Но не прошло и двух месяцев, как Лидия получила еще одно предложение. Серьезно обдумывать его она, правда, не собиралась: руки Лидии попросил Федор Михайлович Давыдов. О, он был очень деликатен, уговаривая ее согласиться. Упомянуты наравне с давними чувствами восхищения и симпатии были также его материальное благополучие и солидное положение на государственной службе. Ни слова о том злополучном инциденте, ни намека на свою вину или ее безнравственность, А ведь мог бы свалить всю вину на нее! Именно это Лидию всегда и приводило в ужас: она тогда сама была виновата во всем. Может, потому она и не могла спокойно смотреть на Давыдова. Он был вечным напоминанием. Ни отеческая забота, ни обещания безмятежного благополучия не могли ее соблазнить. О сватовстве Давыдова Лидия никому не сказала. Анна была бы расстроена. Лидия даже подозревала, что та питает к Давыдову далеко не дружеские чувства. Лидия желала Ане счастья, и вполне возможно, что счастье это мог бы принести ей Давыдов. Но — не судьба. Через год после категорического отказа Лидии он женился на молодой барышне из машинописного бюро.
Жизнь же Лидии продолжала длиться, иногда ощущаясь движением курьерского поезда, иногда замедляясь и пробуксовывая, вводя в отчаяние и рождая желание разом покончить со всеми нелепостями и страданиями. Но чувства эти были временными и несерьезными и не нарушали с детства заведенного распорядка.
Часть четвертая
О, память сердца…
1. Долгая жизнь в ожидании
Лидия простилась с ученицами и вышла в садик. Садиком это можно было назвать с натяжкой: куст сирени, два куста роз да скамейка в тени яблони, вот и все. Летом тут было очень мило, но сейчас, в декабре, весьма неуютно на холодном ветру. На крыльцо выскочила замешкавшаяся как всегда Дениза, подошла к скамейке и бережно пристроила палку с удобной резной ручкой, без которой Лидия давно уже никуда не выходила.
— Мадемуазель, вы забыли свою трость. Завтра занятия будут?
— Дениза, ты опять не слушала меня! Я перенесла урок на понедельник.
— А почему? И зачем вы сидите здесь, на улице? Вы можете простудиться.

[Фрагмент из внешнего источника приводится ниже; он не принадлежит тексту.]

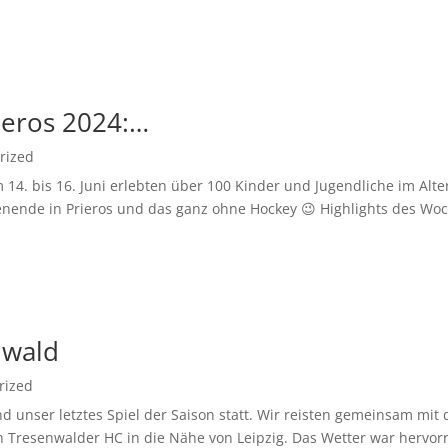
ieros 2024:…
rized
14. bis 16. Juni erlebten über 100 Kinder und Jugendliche im Alte
nende in Prieros und das ganz ohne Hockey 😉 Highlights des Woc
nwald
rized
 unser letztes Spiel der Saison statt. Wir reisten gemeinsam mi
resenwalder HC in die Nähe von Leipzig. Das Wetter war hervorr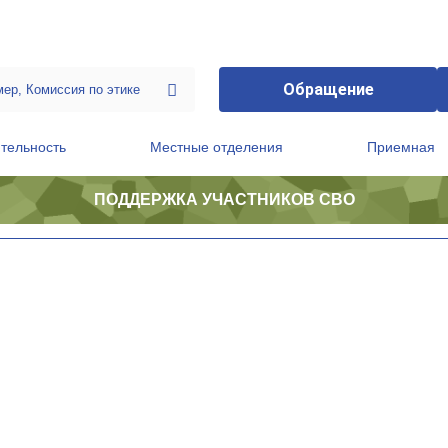
Обращение
тельность
Местные отделения
Приемная
ПОДДЕРЖКА УЧАСТНИКОВ СВО
ственной приемной Председателя Партии
Президиум регионального политического совета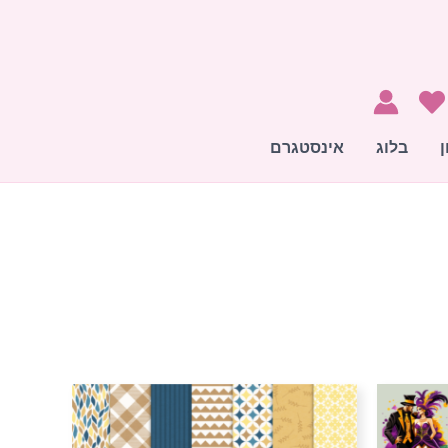
ן
בלוג
אינסטגרם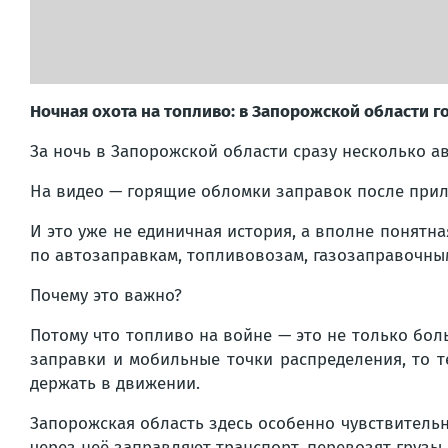
Ночная охота на топливо: в Запорожской области г
За ночь в Запорожской области сразу несколько а
На видео — горящие обломки заправок после прил
И это уже не единичная история, а вполне понятна
по автозаправкам, топливовозам, газозаправочны
Почему это важно?
Потому что топливо на войне — это не только бол
заправки и мобильные точки распределения, то т
держать в движении.
Запорожская область здесь особенно чувствительн
через неё заправляют транспорт, перевозят груз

— Благодарю за заботу, Дениза. Мне просто хотелось глоток свежего воздуха. Мне сообщили, что вчера умерла великая балерина, которая стала знаменита, когда я еще была девочкой и училась в балетном училище. Я должна проводить ее в последний путь. Нас так мало осталось из тех, кто помнит те времена.
— А как звали эту балерину?
— Матильдой Феликсовной Кшесинской.
— О! Вы рассказывали нам о ней. Я думала, что она давным-давно умерла. Сколько же ей теперь лет?
— Постой, дай сосчитать. Она родилась, если я не ошибаюсь, в 1872 году.
— Почти сто лет! Вот это да! Я никогда не видела таких старых дам.
— Она никогда не была старой, она была просто ДАМОЙ. Я была за кулисами в Ковент Гарден в Лондоне, когда Матильда Кшесинская танцевала последний раз. Она исполняла «Русскую» в народном костюме и на пуантах. Это было в 36 году. Ей было тогда шестьдесят четыре года. Представляешь?
— О-ля-ля! Но прожить сто лет — это невероятно! А вы, мадмуазель? Сколько вам лет? — девочка тут же покраснела и прикрыла рот ладошкой, но глаза ее так и сверкали любопытством.
— Я родилась за шесть лет до начала нынешнего века, вот и сосчитай.
Дениза зашевелила губами, пересчитывая годы.
— Семьдесят семь, да, мадемуазель? Но как это может быть? Я думала, вы не старше моей бабушки, а ей исполнилось пятьдесят четыре.
— Увы, дорогая, мне значительно больше, — потрепала девочку по щеке Лидия.